## PAGE TEXT
Disambiguation and redirects
[edit]- Do not turn disambiguation pages into redirects unless consensus supports a primary topic outcome.
- Redirects to disambiguation pages should use {{R to disambiguation page}}.
- If a redirect is from a plausible ambiguous term, consider whether a dab page is more appropriate.
Redirects from merges and moves
[edit]- After a merge, leave redirects from the merged titles; add {{R from merge}}.
- After a page move, the old title redirects to the new one; consider {{R from move}} where relevant to categorize the old title.
- These templates facilitate cleanup, attribution tracing, and future reversions if needed.
Misspellings and variants
[edit]- Only create redirects from common and plausible misspellings; avoid trivial or invented typos.
- Use {{R from misspelling}} for categorization.
- For regional spelling variants (color/colour), prefer {{R from alternative spelling}}.
Maintenance and auditing
[edit]- Use category listings to review redirect health and fix broken targets.
- Tools:
* Special:WhatLinksHere/Template:R to section (example of template-based audits) * Special:PrefixIndex/Category:Redirects from — browse families of redirect categories * Special:DoubleRedirects — find and fix chains * Special:BrokenRedirects — update or delete broken redirects * Special:RedirectPages — overview of redirects
- WikiProjects may maintain task lists for redirects in their scope.
Common mistakes
[edit]- Placing categories above the
#REDIRECTline (breaks the redirect). - Adding article-topic categories to redirects (use redirect-specific cats/templates instead).
- Creating redirects to volatile sections without anchors or maintenance.
- Over-categorizing with multiple redundant redirect categories.
- Using hard redirects for cross-project/language destinations (should be soft redirects).

## DATA SECTION

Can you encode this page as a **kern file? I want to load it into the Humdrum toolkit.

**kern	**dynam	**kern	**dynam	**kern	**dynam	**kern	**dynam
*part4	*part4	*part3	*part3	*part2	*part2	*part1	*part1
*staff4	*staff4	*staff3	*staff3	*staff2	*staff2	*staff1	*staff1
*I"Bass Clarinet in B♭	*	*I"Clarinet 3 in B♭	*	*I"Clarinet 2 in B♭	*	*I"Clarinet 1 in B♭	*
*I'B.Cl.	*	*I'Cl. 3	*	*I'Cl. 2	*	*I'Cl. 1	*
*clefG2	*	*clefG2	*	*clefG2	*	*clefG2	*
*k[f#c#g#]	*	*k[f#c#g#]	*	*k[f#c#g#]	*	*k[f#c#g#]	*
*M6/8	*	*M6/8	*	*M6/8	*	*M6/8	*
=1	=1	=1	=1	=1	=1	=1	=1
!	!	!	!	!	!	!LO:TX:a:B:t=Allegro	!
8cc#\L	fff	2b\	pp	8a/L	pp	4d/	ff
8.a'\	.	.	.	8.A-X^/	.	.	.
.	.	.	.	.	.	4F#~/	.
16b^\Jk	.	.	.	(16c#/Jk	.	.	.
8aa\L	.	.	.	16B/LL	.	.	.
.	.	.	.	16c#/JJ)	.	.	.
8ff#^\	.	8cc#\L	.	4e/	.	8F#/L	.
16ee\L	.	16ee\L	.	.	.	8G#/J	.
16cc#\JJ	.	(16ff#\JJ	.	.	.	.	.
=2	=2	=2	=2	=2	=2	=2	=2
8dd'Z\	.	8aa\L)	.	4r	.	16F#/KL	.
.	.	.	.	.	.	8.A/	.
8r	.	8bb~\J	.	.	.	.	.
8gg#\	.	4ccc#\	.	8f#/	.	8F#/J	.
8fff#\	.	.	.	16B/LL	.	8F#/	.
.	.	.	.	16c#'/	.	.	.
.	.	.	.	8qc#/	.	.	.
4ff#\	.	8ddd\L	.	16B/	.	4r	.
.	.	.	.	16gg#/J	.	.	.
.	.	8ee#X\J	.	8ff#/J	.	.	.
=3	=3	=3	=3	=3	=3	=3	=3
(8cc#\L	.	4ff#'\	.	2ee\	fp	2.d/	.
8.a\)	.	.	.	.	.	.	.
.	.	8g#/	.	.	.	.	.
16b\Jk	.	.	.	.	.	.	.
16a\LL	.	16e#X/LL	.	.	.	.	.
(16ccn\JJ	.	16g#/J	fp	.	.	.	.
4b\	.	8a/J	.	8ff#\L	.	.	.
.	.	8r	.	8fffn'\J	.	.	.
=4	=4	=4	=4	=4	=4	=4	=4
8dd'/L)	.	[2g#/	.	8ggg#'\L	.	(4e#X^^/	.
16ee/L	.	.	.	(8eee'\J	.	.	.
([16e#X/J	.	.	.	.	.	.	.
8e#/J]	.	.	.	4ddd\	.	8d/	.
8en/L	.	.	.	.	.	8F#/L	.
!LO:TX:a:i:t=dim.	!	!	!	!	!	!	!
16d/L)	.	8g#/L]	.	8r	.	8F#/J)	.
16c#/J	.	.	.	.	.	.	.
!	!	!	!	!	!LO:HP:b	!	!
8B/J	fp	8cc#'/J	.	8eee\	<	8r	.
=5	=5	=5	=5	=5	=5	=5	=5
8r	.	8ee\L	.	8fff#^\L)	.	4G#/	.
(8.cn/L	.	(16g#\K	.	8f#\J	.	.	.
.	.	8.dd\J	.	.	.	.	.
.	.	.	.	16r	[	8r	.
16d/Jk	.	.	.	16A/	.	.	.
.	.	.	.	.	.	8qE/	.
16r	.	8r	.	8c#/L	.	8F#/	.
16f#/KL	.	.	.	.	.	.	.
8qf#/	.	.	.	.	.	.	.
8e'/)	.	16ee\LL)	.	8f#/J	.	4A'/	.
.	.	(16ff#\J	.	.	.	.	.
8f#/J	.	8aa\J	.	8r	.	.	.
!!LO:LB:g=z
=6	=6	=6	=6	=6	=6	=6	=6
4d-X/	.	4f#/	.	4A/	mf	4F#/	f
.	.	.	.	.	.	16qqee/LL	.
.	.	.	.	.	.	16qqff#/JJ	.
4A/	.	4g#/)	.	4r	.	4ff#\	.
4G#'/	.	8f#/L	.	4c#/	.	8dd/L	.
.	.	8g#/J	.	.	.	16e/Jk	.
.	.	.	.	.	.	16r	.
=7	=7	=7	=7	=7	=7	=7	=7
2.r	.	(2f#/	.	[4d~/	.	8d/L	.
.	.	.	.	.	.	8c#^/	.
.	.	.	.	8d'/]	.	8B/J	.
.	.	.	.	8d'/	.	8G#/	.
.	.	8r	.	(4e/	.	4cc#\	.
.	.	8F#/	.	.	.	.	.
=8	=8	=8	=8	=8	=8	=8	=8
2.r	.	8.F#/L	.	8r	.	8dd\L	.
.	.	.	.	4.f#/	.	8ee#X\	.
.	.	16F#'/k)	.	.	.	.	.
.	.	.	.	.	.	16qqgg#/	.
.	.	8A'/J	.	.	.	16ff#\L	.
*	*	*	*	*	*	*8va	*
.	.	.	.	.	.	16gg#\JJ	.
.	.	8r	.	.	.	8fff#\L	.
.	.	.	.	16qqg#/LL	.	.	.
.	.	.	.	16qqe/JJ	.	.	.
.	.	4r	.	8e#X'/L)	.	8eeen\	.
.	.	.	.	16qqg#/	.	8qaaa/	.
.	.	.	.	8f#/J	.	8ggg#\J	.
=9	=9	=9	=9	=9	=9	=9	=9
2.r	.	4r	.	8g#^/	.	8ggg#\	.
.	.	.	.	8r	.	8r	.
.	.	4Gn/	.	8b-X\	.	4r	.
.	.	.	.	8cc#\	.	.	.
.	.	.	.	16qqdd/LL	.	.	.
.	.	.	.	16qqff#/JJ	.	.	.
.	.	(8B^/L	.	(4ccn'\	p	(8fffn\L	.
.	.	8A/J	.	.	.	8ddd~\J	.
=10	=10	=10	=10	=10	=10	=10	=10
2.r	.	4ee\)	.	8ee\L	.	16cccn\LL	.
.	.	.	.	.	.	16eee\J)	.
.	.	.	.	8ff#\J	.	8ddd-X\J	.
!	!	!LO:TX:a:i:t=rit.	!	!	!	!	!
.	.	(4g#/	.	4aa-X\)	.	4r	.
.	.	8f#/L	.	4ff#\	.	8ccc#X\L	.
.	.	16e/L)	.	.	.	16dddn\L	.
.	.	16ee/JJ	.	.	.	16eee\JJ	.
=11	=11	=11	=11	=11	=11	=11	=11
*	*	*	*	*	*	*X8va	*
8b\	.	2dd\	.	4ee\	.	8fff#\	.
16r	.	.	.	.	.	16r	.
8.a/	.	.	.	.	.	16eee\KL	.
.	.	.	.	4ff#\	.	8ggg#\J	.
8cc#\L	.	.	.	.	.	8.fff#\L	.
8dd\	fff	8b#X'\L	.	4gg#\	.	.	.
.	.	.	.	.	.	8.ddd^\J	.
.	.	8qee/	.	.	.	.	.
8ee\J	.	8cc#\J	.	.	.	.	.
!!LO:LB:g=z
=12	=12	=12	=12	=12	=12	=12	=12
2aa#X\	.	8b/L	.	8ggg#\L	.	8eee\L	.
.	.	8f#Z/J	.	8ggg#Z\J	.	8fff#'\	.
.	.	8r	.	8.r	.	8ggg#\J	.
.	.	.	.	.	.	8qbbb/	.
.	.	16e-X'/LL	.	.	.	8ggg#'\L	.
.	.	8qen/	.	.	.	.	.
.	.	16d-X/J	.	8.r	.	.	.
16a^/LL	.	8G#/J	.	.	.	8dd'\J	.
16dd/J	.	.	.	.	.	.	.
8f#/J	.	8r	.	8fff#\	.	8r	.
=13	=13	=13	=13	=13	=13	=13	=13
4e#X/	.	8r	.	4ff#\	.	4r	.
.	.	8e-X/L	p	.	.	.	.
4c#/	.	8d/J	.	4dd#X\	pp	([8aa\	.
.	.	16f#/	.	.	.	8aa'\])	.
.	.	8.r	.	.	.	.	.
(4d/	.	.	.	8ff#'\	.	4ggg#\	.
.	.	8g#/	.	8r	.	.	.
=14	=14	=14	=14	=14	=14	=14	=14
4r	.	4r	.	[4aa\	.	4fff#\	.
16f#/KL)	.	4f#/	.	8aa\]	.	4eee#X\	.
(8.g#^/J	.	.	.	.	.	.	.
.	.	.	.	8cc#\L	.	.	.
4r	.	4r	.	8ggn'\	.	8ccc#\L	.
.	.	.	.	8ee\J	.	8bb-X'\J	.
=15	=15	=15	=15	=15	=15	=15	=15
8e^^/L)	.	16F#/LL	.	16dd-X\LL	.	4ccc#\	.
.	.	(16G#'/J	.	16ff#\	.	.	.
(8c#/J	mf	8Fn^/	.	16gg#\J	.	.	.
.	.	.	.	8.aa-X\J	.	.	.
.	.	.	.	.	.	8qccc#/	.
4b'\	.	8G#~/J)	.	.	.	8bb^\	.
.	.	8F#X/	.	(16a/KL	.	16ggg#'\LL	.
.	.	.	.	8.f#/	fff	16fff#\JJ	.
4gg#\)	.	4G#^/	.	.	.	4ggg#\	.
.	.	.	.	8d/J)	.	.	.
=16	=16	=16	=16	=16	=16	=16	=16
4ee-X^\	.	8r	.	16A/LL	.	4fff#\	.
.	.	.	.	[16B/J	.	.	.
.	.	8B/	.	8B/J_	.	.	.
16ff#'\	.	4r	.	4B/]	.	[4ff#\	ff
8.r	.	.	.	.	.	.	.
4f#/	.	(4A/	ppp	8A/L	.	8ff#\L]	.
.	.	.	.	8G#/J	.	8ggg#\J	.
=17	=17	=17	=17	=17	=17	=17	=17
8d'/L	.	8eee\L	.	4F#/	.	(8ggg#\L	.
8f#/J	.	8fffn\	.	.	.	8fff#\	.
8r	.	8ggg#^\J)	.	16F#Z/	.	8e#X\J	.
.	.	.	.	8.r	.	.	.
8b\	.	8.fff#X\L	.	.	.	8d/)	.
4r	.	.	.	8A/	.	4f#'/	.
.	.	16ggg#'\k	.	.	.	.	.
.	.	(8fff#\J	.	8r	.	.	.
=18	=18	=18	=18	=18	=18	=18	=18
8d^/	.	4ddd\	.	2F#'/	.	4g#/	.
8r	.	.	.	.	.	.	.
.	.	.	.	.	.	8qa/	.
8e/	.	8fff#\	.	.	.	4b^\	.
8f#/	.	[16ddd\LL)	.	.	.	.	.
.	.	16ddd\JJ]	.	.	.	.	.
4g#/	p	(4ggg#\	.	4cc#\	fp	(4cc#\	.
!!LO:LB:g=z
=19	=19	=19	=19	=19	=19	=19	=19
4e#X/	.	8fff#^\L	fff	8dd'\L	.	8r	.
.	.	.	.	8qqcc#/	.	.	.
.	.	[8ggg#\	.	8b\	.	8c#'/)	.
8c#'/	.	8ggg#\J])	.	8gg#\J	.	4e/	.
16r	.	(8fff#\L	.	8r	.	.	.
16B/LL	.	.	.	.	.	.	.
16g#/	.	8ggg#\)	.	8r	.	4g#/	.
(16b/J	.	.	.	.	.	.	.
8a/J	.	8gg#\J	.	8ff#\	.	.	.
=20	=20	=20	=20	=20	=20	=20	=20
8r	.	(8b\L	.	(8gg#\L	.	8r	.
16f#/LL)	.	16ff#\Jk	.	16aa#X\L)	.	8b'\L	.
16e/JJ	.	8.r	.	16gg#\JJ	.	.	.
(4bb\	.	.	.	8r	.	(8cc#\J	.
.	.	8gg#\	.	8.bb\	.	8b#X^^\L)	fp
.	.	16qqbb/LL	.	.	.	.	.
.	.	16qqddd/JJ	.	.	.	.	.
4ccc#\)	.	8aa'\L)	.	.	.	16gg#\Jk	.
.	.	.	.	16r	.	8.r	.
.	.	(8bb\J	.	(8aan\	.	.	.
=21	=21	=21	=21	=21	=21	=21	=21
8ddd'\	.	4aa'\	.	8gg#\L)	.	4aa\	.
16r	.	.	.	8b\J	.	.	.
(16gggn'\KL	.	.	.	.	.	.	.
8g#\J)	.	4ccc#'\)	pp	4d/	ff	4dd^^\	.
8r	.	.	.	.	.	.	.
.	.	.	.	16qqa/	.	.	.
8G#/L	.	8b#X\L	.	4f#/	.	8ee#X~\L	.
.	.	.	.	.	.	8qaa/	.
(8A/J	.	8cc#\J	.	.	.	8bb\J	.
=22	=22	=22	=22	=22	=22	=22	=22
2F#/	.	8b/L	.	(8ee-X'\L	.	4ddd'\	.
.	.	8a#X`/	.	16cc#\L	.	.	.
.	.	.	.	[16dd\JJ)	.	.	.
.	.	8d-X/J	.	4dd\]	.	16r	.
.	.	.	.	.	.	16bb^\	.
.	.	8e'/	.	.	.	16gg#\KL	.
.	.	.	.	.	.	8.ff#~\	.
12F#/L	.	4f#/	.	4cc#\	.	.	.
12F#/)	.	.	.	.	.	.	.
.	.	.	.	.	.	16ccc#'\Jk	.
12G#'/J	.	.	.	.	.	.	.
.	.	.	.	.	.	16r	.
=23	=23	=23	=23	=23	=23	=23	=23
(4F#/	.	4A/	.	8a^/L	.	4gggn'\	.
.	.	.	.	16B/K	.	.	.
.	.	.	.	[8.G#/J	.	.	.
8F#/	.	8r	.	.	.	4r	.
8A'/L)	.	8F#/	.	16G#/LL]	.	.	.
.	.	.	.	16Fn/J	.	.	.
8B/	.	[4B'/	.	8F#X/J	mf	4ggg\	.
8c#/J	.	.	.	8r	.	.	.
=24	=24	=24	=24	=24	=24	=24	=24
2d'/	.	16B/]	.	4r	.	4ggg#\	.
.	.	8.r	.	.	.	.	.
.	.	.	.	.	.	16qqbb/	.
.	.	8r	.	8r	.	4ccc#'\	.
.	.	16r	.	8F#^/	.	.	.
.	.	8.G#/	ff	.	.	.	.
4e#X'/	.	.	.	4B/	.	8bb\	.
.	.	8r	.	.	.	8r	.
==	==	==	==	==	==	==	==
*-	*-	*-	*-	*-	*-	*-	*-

## PROBLEM SET
**A.** In the page text, what kind of redirects should be used for cross-project or language destinations?
**B.** Write out the page text starting with "- For regional" and going on through "fix broken targets.", and swap "category listings" for "category pages".

## TASK-BY-TASK OUTPUTS
**A.** Soft redirects.

**B.**
- For regional spelling variants (color/colour), prefer {{R from alternative spelling}}.
Maintenance and auditing
[edit]- Use category pages to review redirect health and fix broken targets.